Le Sénat a adopté une proposition de loi, transmise à l'Assemblée, à laquelle le Gouvernement a greffé, par amendement fleuve, un projet de loi « sauvage ». Cette façon de procéder incompréhensible a provoqué une forte émotion au sein de notre commission.
Sur la forme, les délais d'examen sont invraisemblables, puisque la commission des affaires culturelles et de l'éducation, saisie au fond depuis vendredi dernier, a voté hier soir, avant un examen en séance publique prévue la semaine prochaine. Or c'est là une immense affaire et l'audiovisuel extérieur relève des compétences de notre commission. En outre, nous ne disposons pas d'avis du Conseil d'État et il n'y a pas eu d'étude d'impact. Or, d'après certaines informations, la fusion serait très coûteuse. Comme je l'ai signalé en conférence des présidents, en présence de la ministre déléguée en charge des relations avec le Parlement, cette procédure est chaotique et injustifiée. La commission des affaires culturelles et de l'éducation a voté hier et nous n'avons absolument pas eu voix au chapitre.
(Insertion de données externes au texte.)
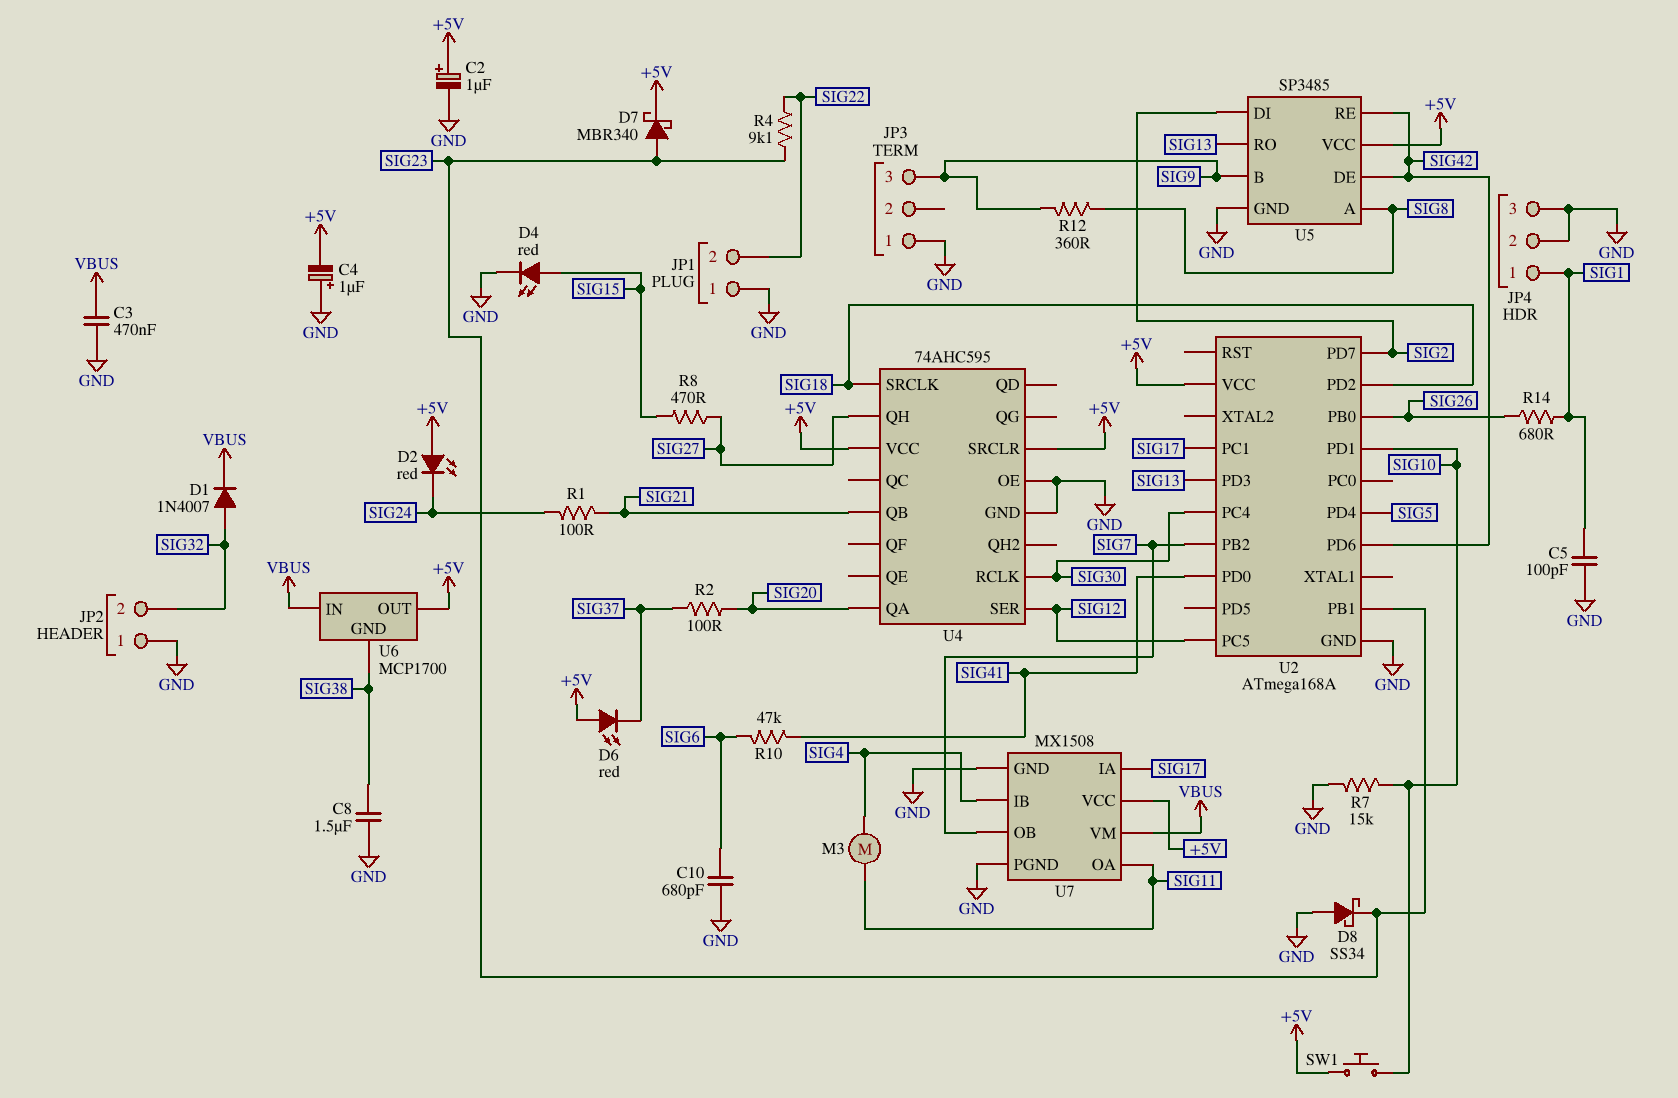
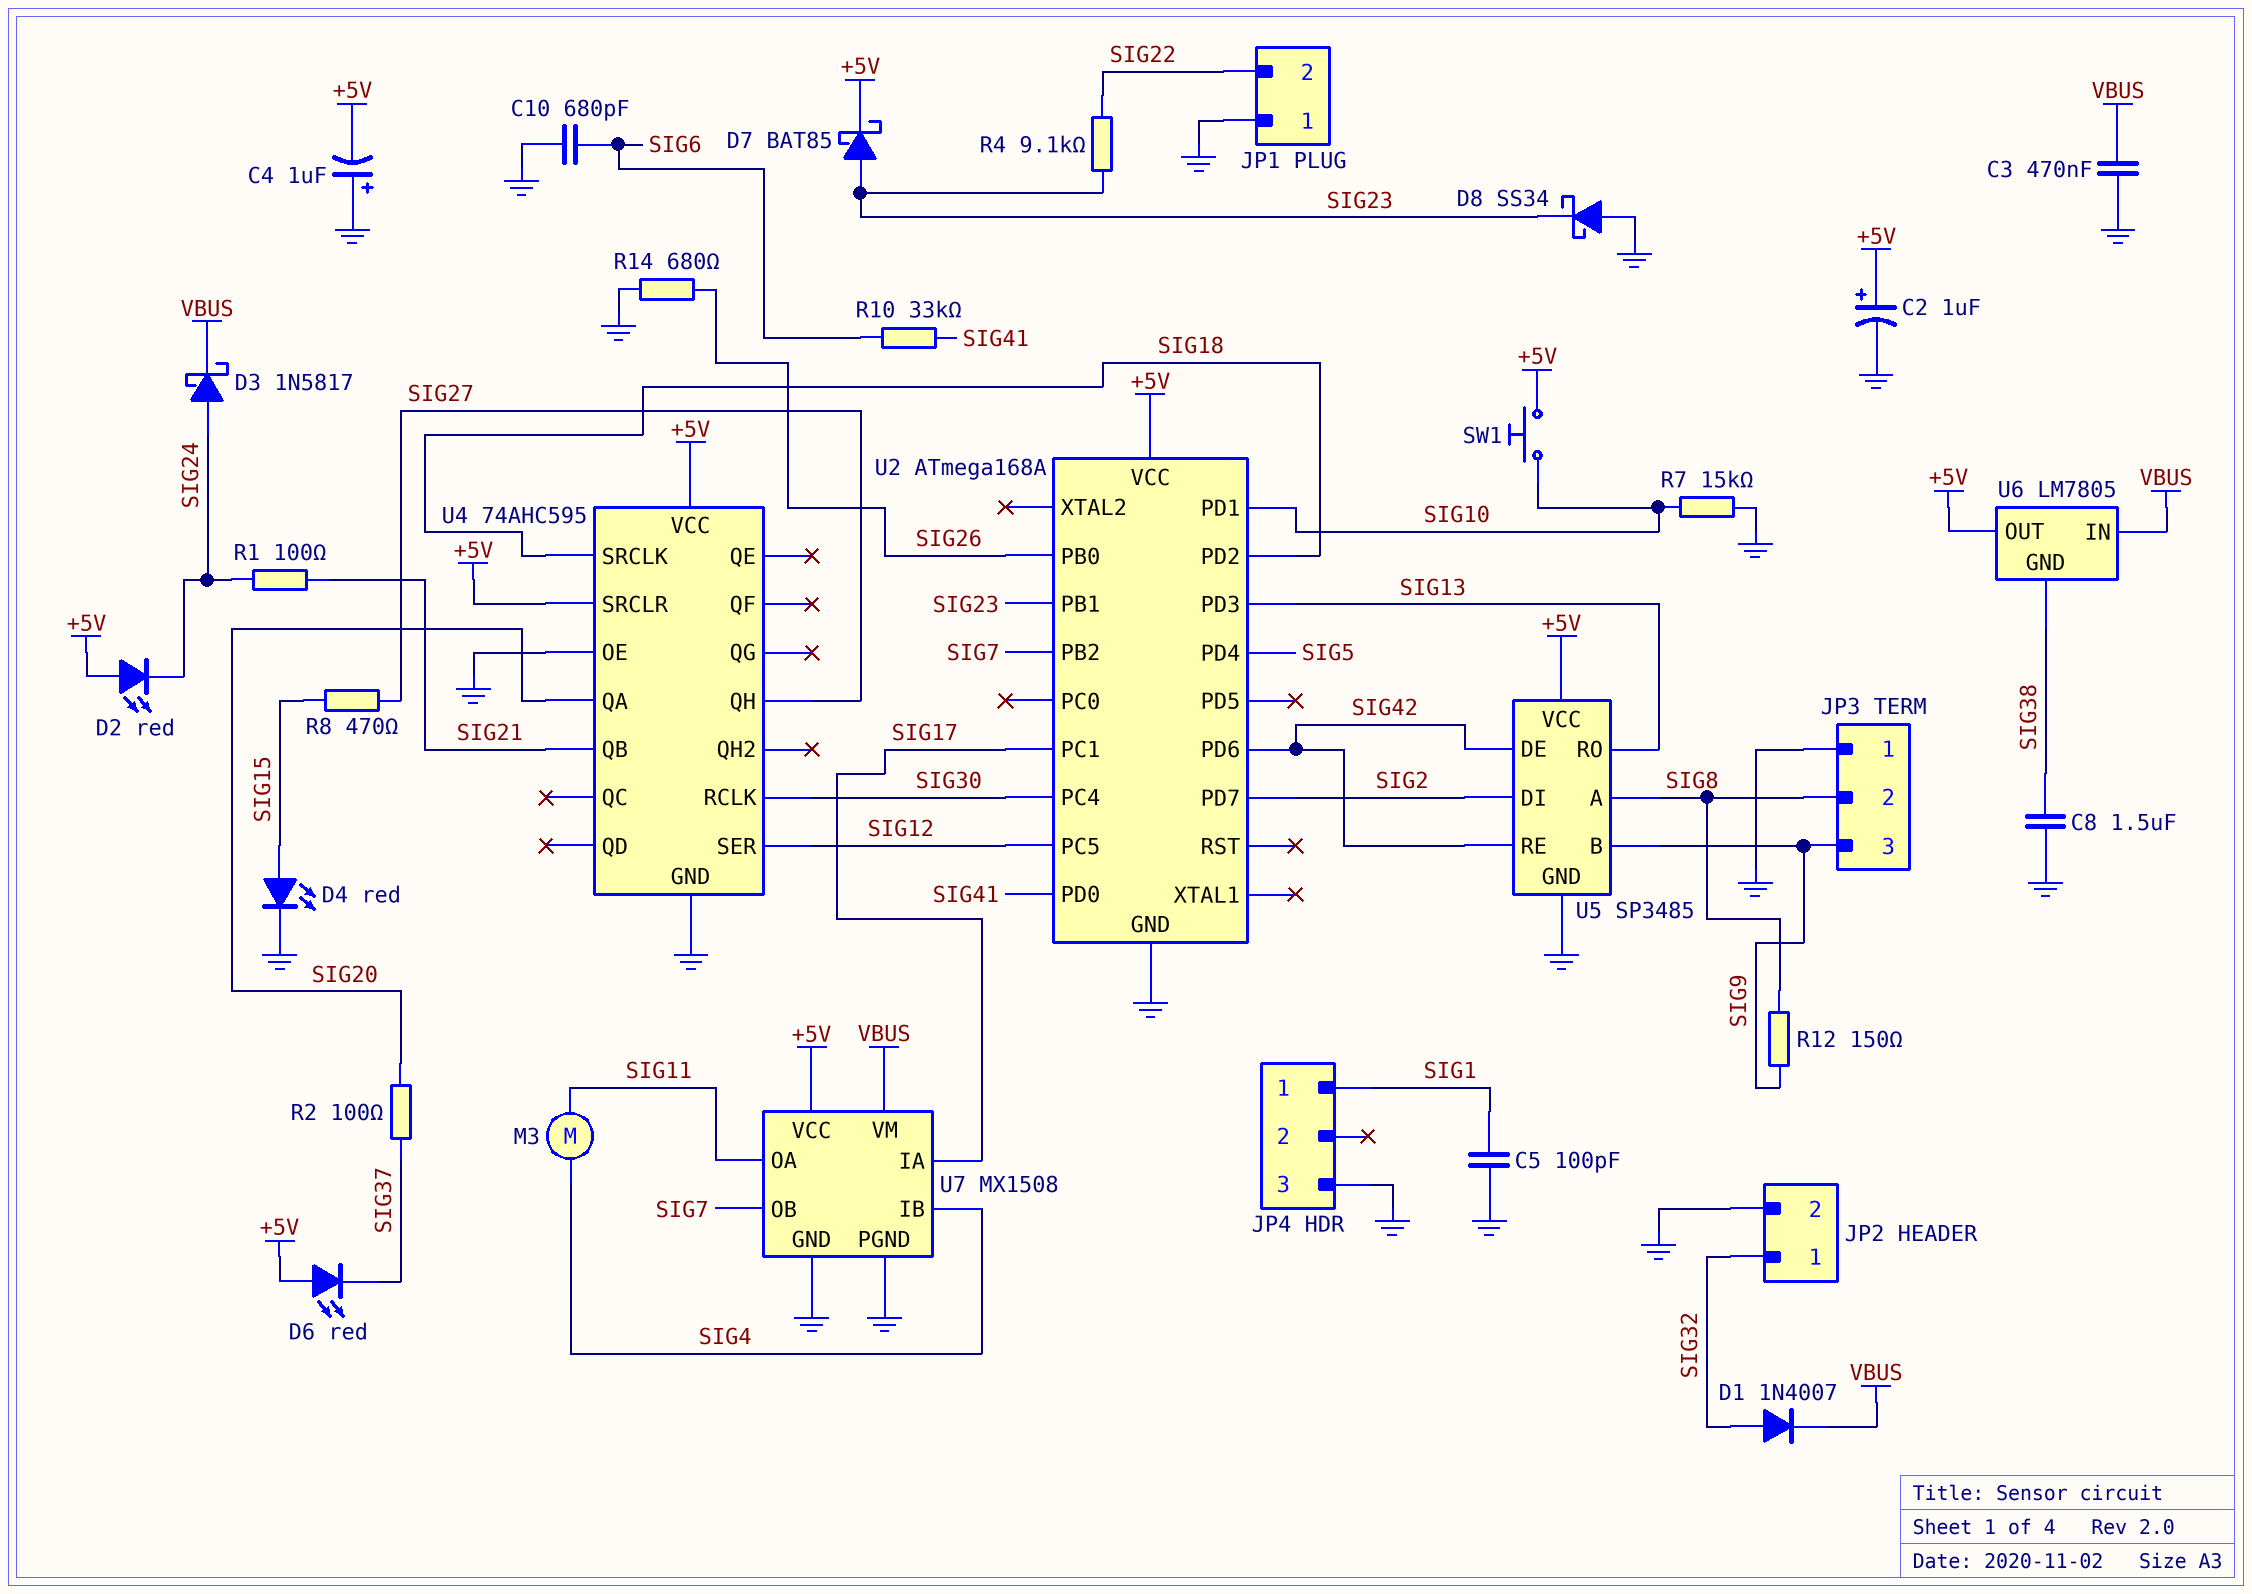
D3: none -> schottky 1N5817 (A SIG24, K VBUS)
D7: schottky MBR340 (A SIG23, K +5V) -> schottky BAT85 (A SIG23, K +5V)
JP2 pin 1: GND -> SIG32
JP2 pin 2: SIG32 -> GND
JP3 pin 2: none -> SIG8
JP4 pin 2: GND -> none
R10: 47k (SIG6, SIG41) -> 33k (SIG6, SIG41)
R12: 360 (SIG8, SIG9) -> 150 (SIG8, SIG9)
R14: 680 (SIG1, SIG26) -> 680 (GND, SIG26)
U6: MCP1700 -> LM7805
Sur le fond, il y a eu un revirement du Gouvernement, à propos duquel j'enquête – à la manière d'Hercule Poirot – car nous manquons d'informations. Le Gouvernement s'était engagé à ce que l'audiovisuel extérieur ne soit concerné ni par la création de la holding regroupant les opérateurs de l'audiovisuel public, ni par la fusion des sociétés constitutives de la holding, prévue un an plus tard. Mme Marie-Christine Saragosse, présidente-directrice générale de France Médias Monde, m'avait fait savoir mardi que cette option avait été approuvée par son conseil d'administration. Or, en fin de semaine dernière, Mme Rachida Dati, ministre de la culture censée déposer un amendement en ce sens, a changé son fusil d'épaule. Nous voici donc face à la perspective d'une modification radicale de la situation de l'audiovisuel public extérieur, sans aucune information préalable, sans aucune consultation, formelle ou informelle de notre commission, et donc sans aucune concertation possible.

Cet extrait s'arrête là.